--- Data listing Enclosed Below ---

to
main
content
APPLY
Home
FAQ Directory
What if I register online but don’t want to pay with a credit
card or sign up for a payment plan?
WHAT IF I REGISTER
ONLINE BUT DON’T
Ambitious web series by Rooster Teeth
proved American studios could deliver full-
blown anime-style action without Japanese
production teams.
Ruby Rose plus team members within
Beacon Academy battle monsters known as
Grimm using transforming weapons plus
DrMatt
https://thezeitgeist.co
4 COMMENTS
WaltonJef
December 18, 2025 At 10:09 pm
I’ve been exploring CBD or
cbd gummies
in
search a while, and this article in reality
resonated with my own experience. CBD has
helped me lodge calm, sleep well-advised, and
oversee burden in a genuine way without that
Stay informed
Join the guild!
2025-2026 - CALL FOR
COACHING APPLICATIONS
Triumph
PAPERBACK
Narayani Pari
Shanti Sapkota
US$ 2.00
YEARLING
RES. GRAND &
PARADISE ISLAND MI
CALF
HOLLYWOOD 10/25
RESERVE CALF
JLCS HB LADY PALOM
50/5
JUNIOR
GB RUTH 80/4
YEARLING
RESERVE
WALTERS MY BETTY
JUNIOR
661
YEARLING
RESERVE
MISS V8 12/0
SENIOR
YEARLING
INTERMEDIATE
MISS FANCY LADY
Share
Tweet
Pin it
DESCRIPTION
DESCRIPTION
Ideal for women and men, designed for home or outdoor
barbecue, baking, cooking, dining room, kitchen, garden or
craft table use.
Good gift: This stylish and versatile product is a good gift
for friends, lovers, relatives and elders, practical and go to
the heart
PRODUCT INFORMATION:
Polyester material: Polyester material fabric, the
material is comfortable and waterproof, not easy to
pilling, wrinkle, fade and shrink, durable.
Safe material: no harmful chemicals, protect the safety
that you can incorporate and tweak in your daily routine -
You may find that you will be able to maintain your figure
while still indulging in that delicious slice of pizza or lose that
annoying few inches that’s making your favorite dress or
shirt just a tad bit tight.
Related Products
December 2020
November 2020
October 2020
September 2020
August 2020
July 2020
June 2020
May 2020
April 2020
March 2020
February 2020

--- End of Enclosed Data listing ---

Would you write out the data exactly as it reads?

to
main
content
APPLY
Home
FAQ Directory
What if I register online but don’t want to pay with a credit
card or sign up for a payment plan?
WHAT IF I REGISTER
ONLINE BUT DON’T
Ambitious web series by Rooster Teeth
proved American studios could deliver full-
blown anime-style action without Japanese
production teams.
Ruby Rose plus team members within
Beacon Academy battle monsters known as
Grimm using transforming weapons plus
DrMatt
https://thezeitgeist.co
4 COMMENTS
WaltonJef
December 18, 2025 At 10:09 pm
I’ve been exploring CBD or
cbd gummies
in
search a while, and this article in reality
resonated with my own experience. CBD has
helped me lodge calm, sleep well-advised, and
oversee burden in a genuine way without that
Stay informed
Join the guild!
2025-2026 - CALL FOR
COACHING APPLICATIONS
Triumph
PAPERBACK
Narayani Pari
Shanti Sapkota
US$ 2.00
YEARLING
RES. GRAND &
PARADISE ISLAND MI
CALF
HOLLYWOOD 10/25
RESERVE CALF
JLCS HB LADY PALOM
50/5
JUNIOR
GB RUTH 80/4
YEARLING
RESERVE
WALTERS MY BETTY
JUNIOR
661
YEARLING
RESERVE
MISS V8 12/0
SENIOR
YEARLING
INTERMEDIATE
MISS FANCY LADY
Share
Tweet
Pin it
DESCRIPTION
DESCRIPTION
Ideal for women and men, designed for home or outdoor
barbecue, baking, cooking, dining room, kitchen, garden or
craft table use.
Good gift: This stylish and versatile product is a good gift
for friends, lovers, relatives and elders, practical and go to
the heart
PRODUCT INFORMATION:
Polyester material: Polyester material fabric, the
material is comfortable and waterproof, not easy to
pilling, wrinkle, fade and shrink, durable.
Safe material: no harmful chemicals, protect the safety
that you can incorporate and tweak in your daily routine -
You may find that you will be able to maintain your figure
while still indulging in that delicious slice of pizza or lose that
annoying few inches that’s making your favorite dress or
shirt just a tad bit tight.
Related Products
December 2020
November 2020
October 2020
September 2020
August 2020
July 2020
June 2020
May 2020
April 2020
March 2020
February 2020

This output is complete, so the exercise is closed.